### [EXTRACT]
◆ ◆ ◆ ◆ ◆ ◆ ◆
When I moved to the United States at 6 years old, I moved to Thousand Oaks and have resided there ever since. It's a small but safe town and everyone basically knows one another. For the last 15 years of living there, I never felt unsafe even when would walk by myself to school, work, the gym, and other places in the daytime and even the nighttime. Although there was a very slow rise in crime and in the homeless population in the last few years, I still never felt unsafe living there.
My hometown was ranked the #3 safest city in the NATION until last week, Wednesday at approximately 11:20 PM when a gunman came into a very popular bar in town and killed 12 people and injured dozens from my community.
One of my coworkers messaged in a group chat that had many of my old coworkers included in it stating that she heard there was a shooting at Borderline Bar and Grill, which is where a majority of those coworkers go to frequently.
I grew worried since many of them did not reply immediately but as soon as they replied, I was relieved they were all safe as they chose not to go that night.
◆ ◆ ◆ ◆ ◆ ◆ ◆
(Saved data entries)
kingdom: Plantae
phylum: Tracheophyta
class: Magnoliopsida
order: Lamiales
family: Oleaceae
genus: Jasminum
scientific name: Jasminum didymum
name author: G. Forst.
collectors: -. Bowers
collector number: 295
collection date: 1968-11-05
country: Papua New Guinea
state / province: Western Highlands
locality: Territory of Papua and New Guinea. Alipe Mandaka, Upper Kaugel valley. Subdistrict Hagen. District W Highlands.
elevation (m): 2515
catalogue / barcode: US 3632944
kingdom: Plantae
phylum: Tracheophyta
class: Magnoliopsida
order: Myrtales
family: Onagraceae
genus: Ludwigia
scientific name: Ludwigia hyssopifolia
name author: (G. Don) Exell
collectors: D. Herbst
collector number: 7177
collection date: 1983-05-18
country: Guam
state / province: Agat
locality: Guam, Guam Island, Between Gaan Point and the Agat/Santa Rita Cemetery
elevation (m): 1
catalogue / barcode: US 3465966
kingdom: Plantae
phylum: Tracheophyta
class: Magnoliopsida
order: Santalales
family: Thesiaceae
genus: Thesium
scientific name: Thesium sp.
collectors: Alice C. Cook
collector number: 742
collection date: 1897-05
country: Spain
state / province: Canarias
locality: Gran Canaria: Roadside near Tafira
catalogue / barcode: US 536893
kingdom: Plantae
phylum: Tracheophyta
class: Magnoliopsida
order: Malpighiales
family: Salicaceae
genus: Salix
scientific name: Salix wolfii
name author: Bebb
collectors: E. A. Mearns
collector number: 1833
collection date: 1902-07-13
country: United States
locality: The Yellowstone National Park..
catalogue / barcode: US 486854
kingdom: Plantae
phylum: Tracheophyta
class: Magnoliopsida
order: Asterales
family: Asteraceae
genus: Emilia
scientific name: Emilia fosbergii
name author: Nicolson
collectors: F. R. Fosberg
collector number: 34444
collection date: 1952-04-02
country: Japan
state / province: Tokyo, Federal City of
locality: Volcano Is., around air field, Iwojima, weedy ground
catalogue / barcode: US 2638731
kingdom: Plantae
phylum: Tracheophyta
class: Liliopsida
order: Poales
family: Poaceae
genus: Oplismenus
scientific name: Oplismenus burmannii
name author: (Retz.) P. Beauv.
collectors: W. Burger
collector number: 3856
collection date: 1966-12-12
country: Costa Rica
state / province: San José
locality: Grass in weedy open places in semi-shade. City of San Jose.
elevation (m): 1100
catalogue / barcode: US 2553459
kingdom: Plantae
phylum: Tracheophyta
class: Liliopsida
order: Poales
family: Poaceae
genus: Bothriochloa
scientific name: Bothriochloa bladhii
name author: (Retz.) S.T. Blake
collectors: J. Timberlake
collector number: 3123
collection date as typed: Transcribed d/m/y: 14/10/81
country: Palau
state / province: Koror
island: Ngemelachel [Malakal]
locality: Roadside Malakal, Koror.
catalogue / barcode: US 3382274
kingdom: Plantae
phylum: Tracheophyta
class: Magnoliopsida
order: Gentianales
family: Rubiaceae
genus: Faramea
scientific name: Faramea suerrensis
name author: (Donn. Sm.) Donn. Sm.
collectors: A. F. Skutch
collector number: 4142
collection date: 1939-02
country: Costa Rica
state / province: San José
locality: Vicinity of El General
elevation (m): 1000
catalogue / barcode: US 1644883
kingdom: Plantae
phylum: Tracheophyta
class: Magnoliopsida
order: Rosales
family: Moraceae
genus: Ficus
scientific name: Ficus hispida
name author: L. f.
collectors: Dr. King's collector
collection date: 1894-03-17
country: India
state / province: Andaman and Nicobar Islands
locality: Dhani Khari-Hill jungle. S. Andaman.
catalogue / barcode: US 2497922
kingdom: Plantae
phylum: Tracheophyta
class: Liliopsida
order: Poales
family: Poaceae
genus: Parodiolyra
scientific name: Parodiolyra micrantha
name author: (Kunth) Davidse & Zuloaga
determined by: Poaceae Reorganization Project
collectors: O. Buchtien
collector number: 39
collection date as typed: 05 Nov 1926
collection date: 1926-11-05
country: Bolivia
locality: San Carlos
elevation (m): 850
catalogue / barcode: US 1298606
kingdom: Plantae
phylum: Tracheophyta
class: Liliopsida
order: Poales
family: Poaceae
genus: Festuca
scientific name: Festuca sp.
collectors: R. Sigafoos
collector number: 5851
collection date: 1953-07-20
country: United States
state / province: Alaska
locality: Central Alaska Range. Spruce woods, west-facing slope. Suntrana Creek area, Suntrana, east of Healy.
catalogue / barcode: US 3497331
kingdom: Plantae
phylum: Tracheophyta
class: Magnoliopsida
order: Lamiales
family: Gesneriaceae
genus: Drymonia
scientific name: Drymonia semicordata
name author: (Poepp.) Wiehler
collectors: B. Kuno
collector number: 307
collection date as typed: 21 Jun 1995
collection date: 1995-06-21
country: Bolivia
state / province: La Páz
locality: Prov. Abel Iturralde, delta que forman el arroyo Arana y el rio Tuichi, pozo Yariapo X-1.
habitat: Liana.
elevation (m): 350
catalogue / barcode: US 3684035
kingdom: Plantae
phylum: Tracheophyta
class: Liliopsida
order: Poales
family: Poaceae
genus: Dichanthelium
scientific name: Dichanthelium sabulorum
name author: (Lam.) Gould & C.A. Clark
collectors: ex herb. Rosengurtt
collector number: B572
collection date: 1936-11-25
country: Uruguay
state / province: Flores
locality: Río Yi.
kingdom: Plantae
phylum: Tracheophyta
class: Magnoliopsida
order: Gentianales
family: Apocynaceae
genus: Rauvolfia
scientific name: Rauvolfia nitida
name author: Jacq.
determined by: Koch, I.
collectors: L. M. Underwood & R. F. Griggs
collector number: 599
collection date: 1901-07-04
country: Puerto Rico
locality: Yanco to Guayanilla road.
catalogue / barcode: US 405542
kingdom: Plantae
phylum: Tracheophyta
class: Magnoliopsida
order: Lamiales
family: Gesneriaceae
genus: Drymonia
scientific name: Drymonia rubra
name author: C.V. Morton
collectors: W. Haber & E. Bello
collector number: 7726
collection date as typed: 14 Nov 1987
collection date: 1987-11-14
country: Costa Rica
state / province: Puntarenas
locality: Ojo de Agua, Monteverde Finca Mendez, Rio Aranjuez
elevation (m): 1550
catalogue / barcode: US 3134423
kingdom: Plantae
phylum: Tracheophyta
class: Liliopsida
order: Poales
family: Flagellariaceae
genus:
◆ ◆ ◆ ◆ ◆ ◆ ◆
### [WHAT YOU NEED TO DO]
a) In the Thousand Oaks essay, where did the coworker hear the shooting had taken place?
b) Continue the Thousand Oaks essay from its last sentence.
The listing is separate material with no connection to the Thousand Oaks essay.

### [RESPONSES FOR EACH TASK]
a) At Borderline Bar and Grill.

b)
But not knowing what was happening, who got out safely, who got injured, and who got killed was what kept me up until 4 A.M.
By 4 A.M, 12 deaths were confirmed and I tried to sleep it off, hoping that the shooting didn't happen and it was just a nightmare. But after only three hours of sleep, I woke up knowing that this nightmare was unfortunately a tragic reality.
Although I only very briefly knew of one of the individuals who lost their lives, it hurt me so much to know that they were gone. My friends and the my community lost people who were their friends, their children, their significant others, their parents, their acquaintances and also lost their overall sense of safety.
Even though I understand why people don't want to get political over a tragedy of this magnitude, there is a real need to do so to prevent more of these tragedies from happening.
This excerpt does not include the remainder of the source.